For MAF I am the creator and initially the sole developer. Now MAF is maintained by Paolo Amadini.

I created the Mozilla Archive Format extension while I was doing research for my Master’s project at the University of the West Indies, St. Augustine campus. I had quite a number of topics I wanted to research and unfortunately I only had rather slow Internet dial up access at home at the time. I was afforded a limited amount of time in the postgraduate computer lab that had very speedy Internet access. The computers I used in the postgraduate lab ran Windows, but at home I ran Linux (SUSE at the time). I didn’t think this would be an issue until I saved quite a bit of work as MHTs (Microsoft’s Web Archive format) and was unable to open them at home. This was quite frustrating as would be expected as none of the MHT extraction / conversion tools I found at the time were up to snuff.

Around this time Netscape was being re-worked as an open source project and Firefox (originally Firebird from what I recall) was not even at version 0.2. I had a look at the code base and saw Firefox’s potential, especially as they were using the rendering engine to render the whole interface. This meant that being able to extend the interface became a matter of some strategically placed Javascript, CSS and XML. Firefox’s development progressed rapidly and as I got more familiar with the code I started developing extensions to see what I could do; change a menu entry here, add an icon to the toolbar there, run a batch file etc.

At this time I realised I could create something that could read the hundreds of MHTs I was using for research, so I read the MHTML specification (RFC2557) and decided I would try to implement it in Javascript. After a few false starts I was able to decode MHTs created with Internet Explorer, place them in a temporary directory and direct Firefox to open them. After reading through the RFC however, I realised two things:

  1. There were things that you could realistically (and easily) ignore that were errors in MHT decoding that Internet Explorer couldn’t handle and
  2. MHT files were huge compared to the actual size of the content because all the attachments were MIME encoded.

As a side effect of implementing the MHT decoding in javascript and being liberal with the error handling, I was able to open MHT files that even Internet Explorer couldn’t open (despite being the source for saving them)

The size increase of MHT archives inspired me to find some other way of storing the HTML file and associated attachments. The best way I could figure was to create a format based on some sort of standard. After some consideration I thought that a ZIP archive would be the best base to use, except Firefox did not have any facility to create zip files. There was a JAR file handler (which was essentially ZIP) that let you read zip files, but no zip file creation. I designed the format with the zip standard in mind, giving options wherever I could to use external zip programs to create the archives on both Windows and Linux. Eventually I created an XPCOM zip library based on some C zip code I found, but it was a bit flaky (I blame the XPCOM interfaces I had to program to expose the interface to Javascript). Eventually an official zip service was created and none of my custom zip code, script or configuration was necessary again. Around this time tabs started getting popular (ah Opera) and there were some implementations in Firefox which were pretty useful. With my desire to automate everything still pretty strong, I then wrote code to iterate through the tabs and save all of them in a MAF archive. I also looked at the meta data I could store which were especially important to my thesis write up - the URL and the date the URL was retrieved.

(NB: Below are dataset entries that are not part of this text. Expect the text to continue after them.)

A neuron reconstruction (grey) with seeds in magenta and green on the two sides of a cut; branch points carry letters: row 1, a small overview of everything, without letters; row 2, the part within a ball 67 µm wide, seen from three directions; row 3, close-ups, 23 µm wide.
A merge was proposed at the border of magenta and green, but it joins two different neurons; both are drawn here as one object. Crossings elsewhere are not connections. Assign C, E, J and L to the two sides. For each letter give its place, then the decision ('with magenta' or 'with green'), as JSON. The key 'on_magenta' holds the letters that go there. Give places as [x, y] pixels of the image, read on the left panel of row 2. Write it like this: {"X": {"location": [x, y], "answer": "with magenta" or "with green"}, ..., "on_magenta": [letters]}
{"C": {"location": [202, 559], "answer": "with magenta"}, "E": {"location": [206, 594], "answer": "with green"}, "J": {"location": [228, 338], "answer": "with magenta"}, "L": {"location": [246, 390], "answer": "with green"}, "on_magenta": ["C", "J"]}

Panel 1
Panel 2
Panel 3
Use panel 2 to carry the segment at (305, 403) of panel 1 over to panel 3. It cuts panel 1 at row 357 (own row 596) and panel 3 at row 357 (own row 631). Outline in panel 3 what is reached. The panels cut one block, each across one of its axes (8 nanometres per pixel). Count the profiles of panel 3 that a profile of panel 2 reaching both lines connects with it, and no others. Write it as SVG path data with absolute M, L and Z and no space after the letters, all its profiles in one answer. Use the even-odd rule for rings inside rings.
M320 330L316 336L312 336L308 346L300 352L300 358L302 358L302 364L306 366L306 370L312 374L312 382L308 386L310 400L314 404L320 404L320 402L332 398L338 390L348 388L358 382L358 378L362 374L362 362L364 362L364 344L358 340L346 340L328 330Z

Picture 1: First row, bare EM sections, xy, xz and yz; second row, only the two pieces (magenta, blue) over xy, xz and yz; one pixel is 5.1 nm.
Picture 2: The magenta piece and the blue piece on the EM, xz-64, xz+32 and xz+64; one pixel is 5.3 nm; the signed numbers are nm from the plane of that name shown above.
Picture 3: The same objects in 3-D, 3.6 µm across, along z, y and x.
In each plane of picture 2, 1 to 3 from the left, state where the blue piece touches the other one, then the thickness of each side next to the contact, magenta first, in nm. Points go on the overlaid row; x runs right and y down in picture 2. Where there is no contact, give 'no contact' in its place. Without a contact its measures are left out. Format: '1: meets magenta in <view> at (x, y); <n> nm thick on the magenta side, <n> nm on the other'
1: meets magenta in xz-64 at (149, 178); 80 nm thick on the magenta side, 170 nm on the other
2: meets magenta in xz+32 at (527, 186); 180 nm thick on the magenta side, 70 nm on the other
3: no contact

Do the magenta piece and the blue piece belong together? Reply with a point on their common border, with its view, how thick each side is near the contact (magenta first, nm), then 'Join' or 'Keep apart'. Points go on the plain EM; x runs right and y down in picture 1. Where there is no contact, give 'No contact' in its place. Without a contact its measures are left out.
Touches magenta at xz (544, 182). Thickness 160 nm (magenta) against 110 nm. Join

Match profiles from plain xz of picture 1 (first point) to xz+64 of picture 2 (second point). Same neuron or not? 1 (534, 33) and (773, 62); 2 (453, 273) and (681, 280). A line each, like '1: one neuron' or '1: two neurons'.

Over ten years later, my project is still going strong. As time progressed and I left the university life, I was unable to dedicate the time and resources MAF needed. It was difficult to let go, but after some time and I handed the project over to a willing and extremely able colleague - Paolo Amadini. He carries on maintaining the project and its code to this day. While the code has changed quite a bit over the years, the format remains the same.